**TASK**
Write what comes next in the news article about the Rolling Meadows candidates and the Bears, picking up after its last paragraph.

**READING PASSAGE**
○ ○ ○
Rolling Meadows candidates welcome Bears but fear strain on city services

There's no contested election this spring in Arlington Heights - a critic of possible Bears public subsidies having been tossed from the ballot - but candidates in Rolling Meadows' lone aldermanic race have a lot to say about the team's possible move next door and its effect on their city.

Incumbent Ward 5 Alderman Jon Bisesi and challenger Stefanie Boucher agree that the Bears' redevelopment of the shuttered Arlington Park racetrack would overall be a benefit to their town. But they also worry about the strain on city services on gamedays and emphasized the need to be prepared for what may come.

Bisesi, who is seeking a second term, said it's important for Rolling Meadows to have "a seat at the table" in discussions over the Bears' proposed stadium and mixed-use development, for things like sound barriers or screening for residents who live near Route 53. He also said the city could see savings by leveraging the Arlington Park redevelopment with the city water and sewer replacements that need to be done nearby.
○ ○ ○
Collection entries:
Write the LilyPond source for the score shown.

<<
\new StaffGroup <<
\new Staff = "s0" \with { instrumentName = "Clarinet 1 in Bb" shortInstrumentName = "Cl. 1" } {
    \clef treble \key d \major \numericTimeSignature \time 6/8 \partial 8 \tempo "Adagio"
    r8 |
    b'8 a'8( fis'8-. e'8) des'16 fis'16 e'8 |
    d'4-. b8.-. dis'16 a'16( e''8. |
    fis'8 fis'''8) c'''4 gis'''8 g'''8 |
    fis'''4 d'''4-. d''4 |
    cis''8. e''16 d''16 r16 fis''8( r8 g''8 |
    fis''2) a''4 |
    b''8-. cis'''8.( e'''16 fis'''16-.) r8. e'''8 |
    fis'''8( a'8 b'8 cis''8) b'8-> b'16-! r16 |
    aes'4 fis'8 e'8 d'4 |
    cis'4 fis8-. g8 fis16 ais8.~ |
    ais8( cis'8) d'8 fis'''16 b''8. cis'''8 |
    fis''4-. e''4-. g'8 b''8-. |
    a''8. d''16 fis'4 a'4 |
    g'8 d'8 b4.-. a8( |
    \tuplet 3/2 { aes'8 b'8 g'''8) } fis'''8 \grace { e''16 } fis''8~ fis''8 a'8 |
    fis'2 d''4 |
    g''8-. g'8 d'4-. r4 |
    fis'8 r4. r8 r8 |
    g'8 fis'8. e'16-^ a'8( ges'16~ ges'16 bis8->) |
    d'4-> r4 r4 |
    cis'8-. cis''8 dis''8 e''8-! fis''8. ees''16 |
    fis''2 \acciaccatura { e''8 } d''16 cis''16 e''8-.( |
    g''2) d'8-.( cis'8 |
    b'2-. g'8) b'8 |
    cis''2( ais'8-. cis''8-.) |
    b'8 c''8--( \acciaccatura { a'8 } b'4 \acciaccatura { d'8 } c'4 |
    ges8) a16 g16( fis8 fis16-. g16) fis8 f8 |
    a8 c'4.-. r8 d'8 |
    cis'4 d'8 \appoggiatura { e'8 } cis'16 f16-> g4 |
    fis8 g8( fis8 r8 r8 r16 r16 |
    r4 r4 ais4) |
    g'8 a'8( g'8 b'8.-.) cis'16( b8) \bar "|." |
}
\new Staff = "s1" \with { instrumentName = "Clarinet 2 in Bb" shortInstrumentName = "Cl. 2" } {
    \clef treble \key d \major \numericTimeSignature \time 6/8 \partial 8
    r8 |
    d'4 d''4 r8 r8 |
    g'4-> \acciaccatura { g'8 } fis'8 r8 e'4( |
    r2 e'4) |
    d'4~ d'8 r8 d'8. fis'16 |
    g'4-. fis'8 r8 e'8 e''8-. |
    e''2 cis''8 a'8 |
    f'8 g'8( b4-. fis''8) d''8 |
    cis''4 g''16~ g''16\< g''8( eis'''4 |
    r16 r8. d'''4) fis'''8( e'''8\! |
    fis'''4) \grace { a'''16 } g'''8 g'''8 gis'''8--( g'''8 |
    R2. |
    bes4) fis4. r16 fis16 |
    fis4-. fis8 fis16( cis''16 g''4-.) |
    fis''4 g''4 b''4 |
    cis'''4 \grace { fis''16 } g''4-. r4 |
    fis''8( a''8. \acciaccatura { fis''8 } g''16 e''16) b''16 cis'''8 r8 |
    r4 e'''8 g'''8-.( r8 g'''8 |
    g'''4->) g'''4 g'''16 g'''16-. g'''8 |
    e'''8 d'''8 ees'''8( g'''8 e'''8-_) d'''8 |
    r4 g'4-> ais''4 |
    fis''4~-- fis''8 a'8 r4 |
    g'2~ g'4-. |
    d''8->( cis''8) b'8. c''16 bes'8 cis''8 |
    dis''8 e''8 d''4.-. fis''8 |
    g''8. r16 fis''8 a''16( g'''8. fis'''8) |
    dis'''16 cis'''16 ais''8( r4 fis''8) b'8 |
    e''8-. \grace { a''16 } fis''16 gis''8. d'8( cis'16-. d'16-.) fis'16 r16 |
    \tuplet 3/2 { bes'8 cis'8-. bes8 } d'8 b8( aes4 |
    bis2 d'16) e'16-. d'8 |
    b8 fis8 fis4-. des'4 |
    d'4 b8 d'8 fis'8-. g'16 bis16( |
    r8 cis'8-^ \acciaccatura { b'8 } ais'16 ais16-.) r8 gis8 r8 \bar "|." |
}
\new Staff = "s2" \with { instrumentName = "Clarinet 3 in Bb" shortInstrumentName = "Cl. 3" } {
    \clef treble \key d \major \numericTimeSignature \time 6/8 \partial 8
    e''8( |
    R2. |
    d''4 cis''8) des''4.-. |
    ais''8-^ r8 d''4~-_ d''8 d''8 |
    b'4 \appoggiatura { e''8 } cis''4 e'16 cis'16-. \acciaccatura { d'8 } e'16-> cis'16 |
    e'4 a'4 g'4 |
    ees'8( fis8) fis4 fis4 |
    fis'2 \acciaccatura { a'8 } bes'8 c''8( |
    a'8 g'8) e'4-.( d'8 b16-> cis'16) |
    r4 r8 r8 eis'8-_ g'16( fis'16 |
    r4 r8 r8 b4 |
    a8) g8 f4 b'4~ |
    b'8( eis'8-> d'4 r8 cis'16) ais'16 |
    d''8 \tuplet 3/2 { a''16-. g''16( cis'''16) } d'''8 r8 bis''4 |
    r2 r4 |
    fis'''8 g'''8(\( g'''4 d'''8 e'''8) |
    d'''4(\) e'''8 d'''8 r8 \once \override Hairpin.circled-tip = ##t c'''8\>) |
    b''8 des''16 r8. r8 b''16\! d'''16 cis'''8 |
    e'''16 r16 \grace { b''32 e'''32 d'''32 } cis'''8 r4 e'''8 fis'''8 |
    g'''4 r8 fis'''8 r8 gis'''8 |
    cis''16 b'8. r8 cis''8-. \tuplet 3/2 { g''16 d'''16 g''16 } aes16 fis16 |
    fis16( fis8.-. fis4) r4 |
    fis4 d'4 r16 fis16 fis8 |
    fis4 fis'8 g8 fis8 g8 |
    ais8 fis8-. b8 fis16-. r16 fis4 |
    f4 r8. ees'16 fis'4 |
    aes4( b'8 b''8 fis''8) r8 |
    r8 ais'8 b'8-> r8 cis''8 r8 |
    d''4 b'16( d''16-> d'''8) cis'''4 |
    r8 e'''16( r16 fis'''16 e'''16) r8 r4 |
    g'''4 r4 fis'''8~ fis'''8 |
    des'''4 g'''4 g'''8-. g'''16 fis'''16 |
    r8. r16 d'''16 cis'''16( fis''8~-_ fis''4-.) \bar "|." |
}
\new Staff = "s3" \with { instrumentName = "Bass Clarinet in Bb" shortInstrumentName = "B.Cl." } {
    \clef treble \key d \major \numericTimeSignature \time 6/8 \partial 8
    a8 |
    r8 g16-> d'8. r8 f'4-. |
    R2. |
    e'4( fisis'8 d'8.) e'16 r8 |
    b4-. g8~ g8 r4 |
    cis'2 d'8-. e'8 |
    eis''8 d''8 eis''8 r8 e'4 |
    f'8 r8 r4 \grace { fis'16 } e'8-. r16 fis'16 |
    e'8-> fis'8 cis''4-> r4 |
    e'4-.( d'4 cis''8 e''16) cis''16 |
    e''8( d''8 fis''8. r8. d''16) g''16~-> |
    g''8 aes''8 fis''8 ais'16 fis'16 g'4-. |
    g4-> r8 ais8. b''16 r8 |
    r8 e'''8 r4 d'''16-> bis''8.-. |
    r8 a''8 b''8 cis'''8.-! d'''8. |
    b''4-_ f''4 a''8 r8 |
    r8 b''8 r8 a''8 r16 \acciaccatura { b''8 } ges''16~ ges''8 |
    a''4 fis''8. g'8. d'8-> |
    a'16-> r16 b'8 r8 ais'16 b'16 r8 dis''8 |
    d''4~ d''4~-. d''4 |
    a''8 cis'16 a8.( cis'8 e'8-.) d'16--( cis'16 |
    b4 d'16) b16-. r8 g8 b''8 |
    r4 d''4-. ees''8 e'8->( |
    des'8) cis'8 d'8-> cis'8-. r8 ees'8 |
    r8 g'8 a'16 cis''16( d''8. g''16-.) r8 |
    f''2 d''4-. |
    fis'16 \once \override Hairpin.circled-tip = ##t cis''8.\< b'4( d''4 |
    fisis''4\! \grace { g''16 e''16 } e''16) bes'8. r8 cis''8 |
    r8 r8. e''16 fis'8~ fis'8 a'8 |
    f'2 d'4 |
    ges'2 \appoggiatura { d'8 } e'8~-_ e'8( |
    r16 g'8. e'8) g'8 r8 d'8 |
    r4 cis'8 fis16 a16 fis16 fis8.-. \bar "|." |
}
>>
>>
○ ○ ○
**OUTPUT OF THE EXERCISE**
In the past, Arlington Heights gave Rolling Meadows some financial support for police who worked traffic control on busy race days, and Bisesi said that intergovernmental cooperation would be important going forward.

"There are several potential negative impacts: noise, traffic, strain on our services. Things like that. But there's also opportunity for development," Bisesi said during a recent interview with a representative of the Daily Herald Editorial Board. "We have an industrial park right next to Arlington Park that will (benefit) quite a bit I believe by that going in. I do believe that this could mean more restaurants, potentially another hotel, and entertainment options within Rolling Meadows that will help our tax base.

"We need to come up with creative ways of being able to fund additional police, fire and public works support to accommodate it. But as long as we're ahead of the curve and trying to understand and knock down the various issues as we're going through this process, I think it will definitely be overall a good thing for our community."

Boucher, a project manager at Motorola Solutions and former PTA president in local schools, said she's spoken to Rolling Meadows police officers and firefighters who are concerned about the potential uptick in traffic and needs on city services. She said the city needs to work on bringing in more business - specifically, restaurants - for fans to stop at before and after games.

"I think that needs to be a big push for the city council going forward so we don't become a drive-through community," Boucher said. "So, my concern as a resident is we're going to take on the police costs, we're going to take on the fire costs, we're going to take on the traffic control, and we're going to bring nothing in business-wise because there will be nothing for people to stop at."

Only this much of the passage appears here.